■ Problem requirements:
Scan the entries below for the word "показали". Copy out every line in which it occurs.

■ Records supplied:
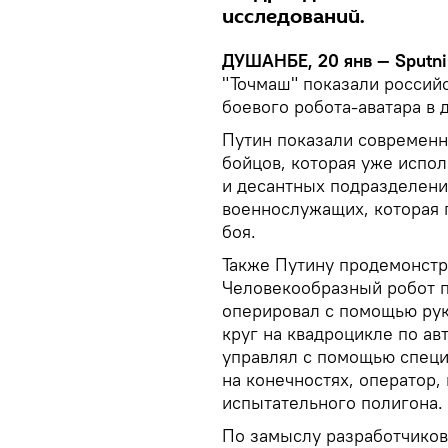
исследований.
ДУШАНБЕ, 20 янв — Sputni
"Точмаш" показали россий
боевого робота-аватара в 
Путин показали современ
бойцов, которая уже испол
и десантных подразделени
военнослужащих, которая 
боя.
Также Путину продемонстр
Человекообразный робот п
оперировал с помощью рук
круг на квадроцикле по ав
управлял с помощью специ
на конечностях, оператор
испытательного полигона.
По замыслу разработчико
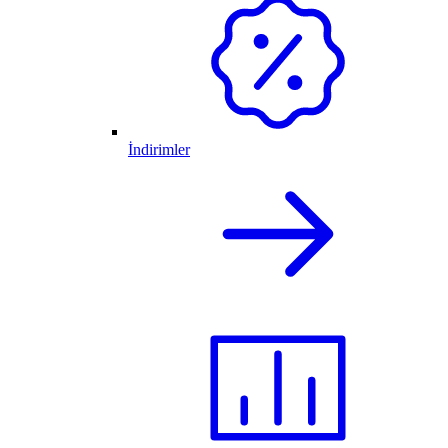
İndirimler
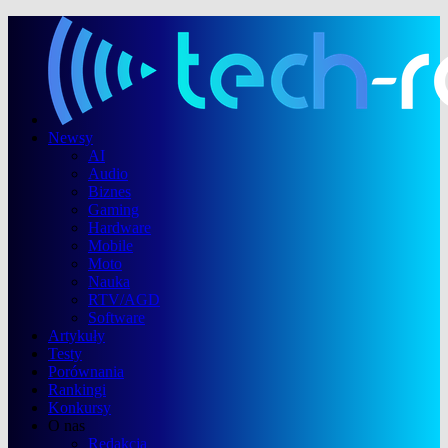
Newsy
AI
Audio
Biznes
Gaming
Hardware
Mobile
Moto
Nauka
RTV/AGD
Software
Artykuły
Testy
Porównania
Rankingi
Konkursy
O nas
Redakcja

* * *

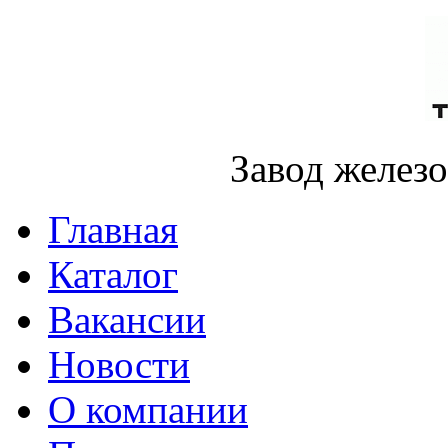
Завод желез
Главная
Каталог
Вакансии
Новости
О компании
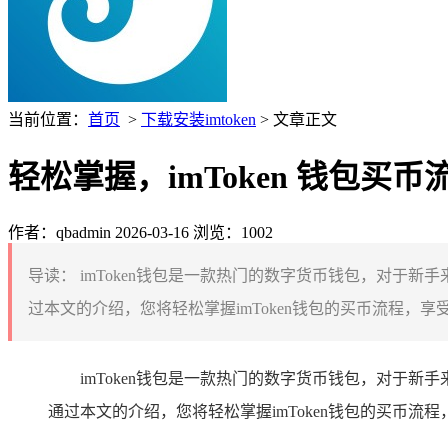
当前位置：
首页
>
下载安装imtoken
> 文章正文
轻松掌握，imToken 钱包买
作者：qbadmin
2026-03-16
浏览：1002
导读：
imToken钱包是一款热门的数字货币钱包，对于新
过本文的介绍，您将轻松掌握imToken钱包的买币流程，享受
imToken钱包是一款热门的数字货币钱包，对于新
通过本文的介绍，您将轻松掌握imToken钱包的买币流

* * *

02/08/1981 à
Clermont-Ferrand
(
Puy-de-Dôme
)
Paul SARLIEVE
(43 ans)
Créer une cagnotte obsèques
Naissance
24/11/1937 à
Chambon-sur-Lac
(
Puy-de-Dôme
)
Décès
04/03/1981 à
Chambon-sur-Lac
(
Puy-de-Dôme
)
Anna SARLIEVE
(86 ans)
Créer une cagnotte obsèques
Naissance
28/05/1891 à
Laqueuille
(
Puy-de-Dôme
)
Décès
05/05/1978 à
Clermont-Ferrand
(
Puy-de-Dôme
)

■ Task solution:
"Точмаш" показали россий
Путин показали современ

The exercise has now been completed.